Tomorrow’s House vote is going to be epic, my friends. Epic.

The Congressional Budget Office estimate shows that compared with current spending rates the spending bill due for a House vote Thursday would pare just $352 million from the deficit through Sept. 30. About $8 billion in cuts to domestic programs and foreign aid are offset by nearly equal increases in defense spending…

A separate CBO analysis provided to lawmakers but not released publicly says that $5.7 billion in savings claimed by cutting bonuses to states enrolling more children and reducing the amount of money available to subsidize health care cooperatives authorized under the new health care law won’t produce a dime of actual savings. CBO believes they are simply cuts to spending authority that is unlikely to be used anyway.

But those cuts to mandatory benefit programs, while producing no deficit savings, can be claimed under budget rules to pay for spending increases elsewhere in the legislation. All told, $17.8 million in such savings is claimed but just a tiny portion of it would actually reduce the deficit…

Still, the measure halts and begins to reverse large increases for domestic agency operating budgets that have been awarded during Obama’s first two years in office.

The deal does eliminate $38 billion in “new spending authority,” but as we learned yesterday in agonizing detail, spending “authority” and actual spending are two very different things. So to sum up: In less than a week, we’ve gone from $61 billion in cuts to $38 billion in cuts to $15 billion in real cuts to $352 million in deficit reduction this year, which is less than one percent of the number agreed to in the budget deal. I can’t help but suspect that tea partiers might feel a tad … antsy about that trend.

Tim Pawlenty issued a statement earlier this afternoon urging congressional Republicans to reject the budget deal tomorrow:

The more we learn about the budget deal the worse it looks. When you consider that the federal deficit in February alone was over $222 billion, to have actual cuts less than the $38 billion originally advertised is just not serious. The fact that billions of dollars advertised as cuts were not scheduled to be spent in any case makes this budget wholly unacceptable. It’s no surprise that President Obama and Senator Reid forced this budget, but it should be rejected. America deserves better.

That’s a nifty way to polish his fiscal conservative cred with the base, but as of last night Cantor was insisting that they have the votes in the House. Maybe that’ll change after the CBO numbers start circulating, but if I had to bet, I’d still bet that it’ll pass. The conversation’s already moved on to bigger money, partly thanks to the erupting war between Obama and Ryan over entitlements and partly to the chess match between Democrats and the GOP over the debt ceiling. And because most of the public’s already moved on from the shutdown drama, if the Republican caucus forced one now, they’d inevitably get more blame than they would have if the shutdown had happened last week. So, yes, it’ll probably pass — but by how much is anyone’s guess. The comments are open for your predictions!

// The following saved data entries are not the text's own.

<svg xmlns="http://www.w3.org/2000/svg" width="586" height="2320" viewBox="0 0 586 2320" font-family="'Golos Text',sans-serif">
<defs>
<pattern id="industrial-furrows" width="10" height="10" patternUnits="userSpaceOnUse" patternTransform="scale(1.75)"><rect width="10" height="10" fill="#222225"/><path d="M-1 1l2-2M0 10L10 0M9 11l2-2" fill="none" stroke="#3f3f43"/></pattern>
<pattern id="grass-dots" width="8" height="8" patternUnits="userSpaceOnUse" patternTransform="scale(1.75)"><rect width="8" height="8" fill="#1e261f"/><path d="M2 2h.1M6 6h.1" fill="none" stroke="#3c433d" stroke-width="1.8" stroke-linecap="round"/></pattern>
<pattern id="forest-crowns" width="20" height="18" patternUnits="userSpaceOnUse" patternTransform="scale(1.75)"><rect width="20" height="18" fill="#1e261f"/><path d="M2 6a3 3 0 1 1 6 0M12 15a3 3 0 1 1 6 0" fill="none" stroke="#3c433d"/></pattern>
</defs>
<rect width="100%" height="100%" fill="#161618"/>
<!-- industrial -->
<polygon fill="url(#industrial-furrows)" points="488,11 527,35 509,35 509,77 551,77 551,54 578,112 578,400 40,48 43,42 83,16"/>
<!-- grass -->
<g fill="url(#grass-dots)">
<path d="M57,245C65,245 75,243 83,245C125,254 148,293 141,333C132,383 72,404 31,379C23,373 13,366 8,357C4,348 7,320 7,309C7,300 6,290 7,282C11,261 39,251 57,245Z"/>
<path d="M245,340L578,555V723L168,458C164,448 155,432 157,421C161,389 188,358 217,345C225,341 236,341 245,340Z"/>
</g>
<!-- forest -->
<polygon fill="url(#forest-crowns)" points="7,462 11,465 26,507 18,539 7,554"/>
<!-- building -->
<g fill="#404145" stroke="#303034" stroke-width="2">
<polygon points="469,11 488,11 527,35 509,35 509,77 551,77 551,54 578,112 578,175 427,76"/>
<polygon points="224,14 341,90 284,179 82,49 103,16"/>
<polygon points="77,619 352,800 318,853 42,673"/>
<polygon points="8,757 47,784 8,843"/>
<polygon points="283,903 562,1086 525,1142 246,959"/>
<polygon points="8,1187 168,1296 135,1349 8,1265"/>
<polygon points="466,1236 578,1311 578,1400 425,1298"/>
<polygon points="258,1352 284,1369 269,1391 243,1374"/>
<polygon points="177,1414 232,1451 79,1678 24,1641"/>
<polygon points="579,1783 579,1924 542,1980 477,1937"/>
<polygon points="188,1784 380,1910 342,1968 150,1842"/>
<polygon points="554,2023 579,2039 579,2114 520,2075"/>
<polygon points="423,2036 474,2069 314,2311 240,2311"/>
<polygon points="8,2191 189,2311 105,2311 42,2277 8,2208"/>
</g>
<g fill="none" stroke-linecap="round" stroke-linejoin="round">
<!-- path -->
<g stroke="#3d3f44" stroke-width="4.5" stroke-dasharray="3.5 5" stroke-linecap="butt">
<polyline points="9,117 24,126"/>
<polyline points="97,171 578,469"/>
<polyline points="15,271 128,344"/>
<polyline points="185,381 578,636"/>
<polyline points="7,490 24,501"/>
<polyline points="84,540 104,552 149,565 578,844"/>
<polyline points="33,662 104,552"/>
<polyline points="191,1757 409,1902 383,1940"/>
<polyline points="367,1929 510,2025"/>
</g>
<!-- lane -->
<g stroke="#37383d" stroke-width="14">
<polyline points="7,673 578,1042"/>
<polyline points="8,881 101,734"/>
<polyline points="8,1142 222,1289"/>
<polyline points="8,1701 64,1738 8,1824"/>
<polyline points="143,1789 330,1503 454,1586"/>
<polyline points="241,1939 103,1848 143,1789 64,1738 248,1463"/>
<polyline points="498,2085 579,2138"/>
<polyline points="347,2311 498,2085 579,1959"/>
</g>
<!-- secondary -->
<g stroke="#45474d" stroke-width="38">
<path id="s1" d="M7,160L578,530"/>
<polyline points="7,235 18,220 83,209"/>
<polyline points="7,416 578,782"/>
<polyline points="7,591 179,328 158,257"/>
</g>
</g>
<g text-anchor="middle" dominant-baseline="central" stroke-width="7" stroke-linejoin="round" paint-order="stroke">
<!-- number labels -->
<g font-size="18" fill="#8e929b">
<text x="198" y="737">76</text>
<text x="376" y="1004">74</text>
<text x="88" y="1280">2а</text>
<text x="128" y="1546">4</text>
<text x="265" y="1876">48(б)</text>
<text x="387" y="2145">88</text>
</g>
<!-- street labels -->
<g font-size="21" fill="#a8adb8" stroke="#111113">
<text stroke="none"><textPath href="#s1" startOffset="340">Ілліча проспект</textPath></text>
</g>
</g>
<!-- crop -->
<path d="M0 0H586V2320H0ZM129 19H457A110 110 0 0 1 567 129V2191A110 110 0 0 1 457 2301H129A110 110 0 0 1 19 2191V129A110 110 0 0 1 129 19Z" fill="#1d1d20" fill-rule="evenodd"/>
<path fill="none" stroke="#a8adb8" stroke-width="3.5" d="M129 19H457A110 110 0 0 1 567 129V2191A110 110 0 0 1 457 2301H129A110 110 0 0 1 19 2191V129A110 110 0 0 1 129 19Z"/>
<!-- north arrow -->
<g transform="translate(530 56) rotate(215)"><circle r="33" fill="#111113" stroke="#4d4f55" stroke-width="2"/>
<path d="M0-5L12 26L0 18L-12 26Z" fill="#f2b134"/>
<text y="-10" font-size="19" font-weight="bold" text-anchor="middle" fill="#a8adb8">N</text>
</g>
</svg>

Update: Philip Klein’s headline says it all: “Conservatives should no longer be happy about budget deal.”

Unfortunately, it now appears that the new Republican majority has done what it attacked Democrats for doing when they controlled the House. They negotiated a back room deal, didn’t release the details until 2 a.m., and the more we have of the details, the more we find out that the actual deal is filled with accounting gimmicks. Not a good way to earn back the trust of conservatives who grew disillusioned with the GOP the last time they controlled the House.

Update: NRO reports that Boehner, Cantor, and Kevin McCarthy were still busy making the pitch as of this morning. Freshman Tim Huelskamp, noting that $352 million is less than $2 per U.S. citizen, is unpersuaded:

“In the last two hours, the country has borrowed about $352 million, so we’re making no progress in getting out of the red,” Huelskamp said. “The American people are looking for meaningful reductions that actually will make a difference to our $1.6 trillion deficit and our $14.3 trillion of debt.”

Huelskamp told National Review Online that he had basically decided when the deal was first announced that he would vote against it, but said other members were probably having second thoughts in light of the CBO report. “It’ll be interesting to see how folks vote when the cuts in here weren’t really cuts,” he said. “That will upset folks back home when they look at it. They thought freshmen were up here to change the way Washington operates, but this is the same-old same-old they’ve been doing for years.”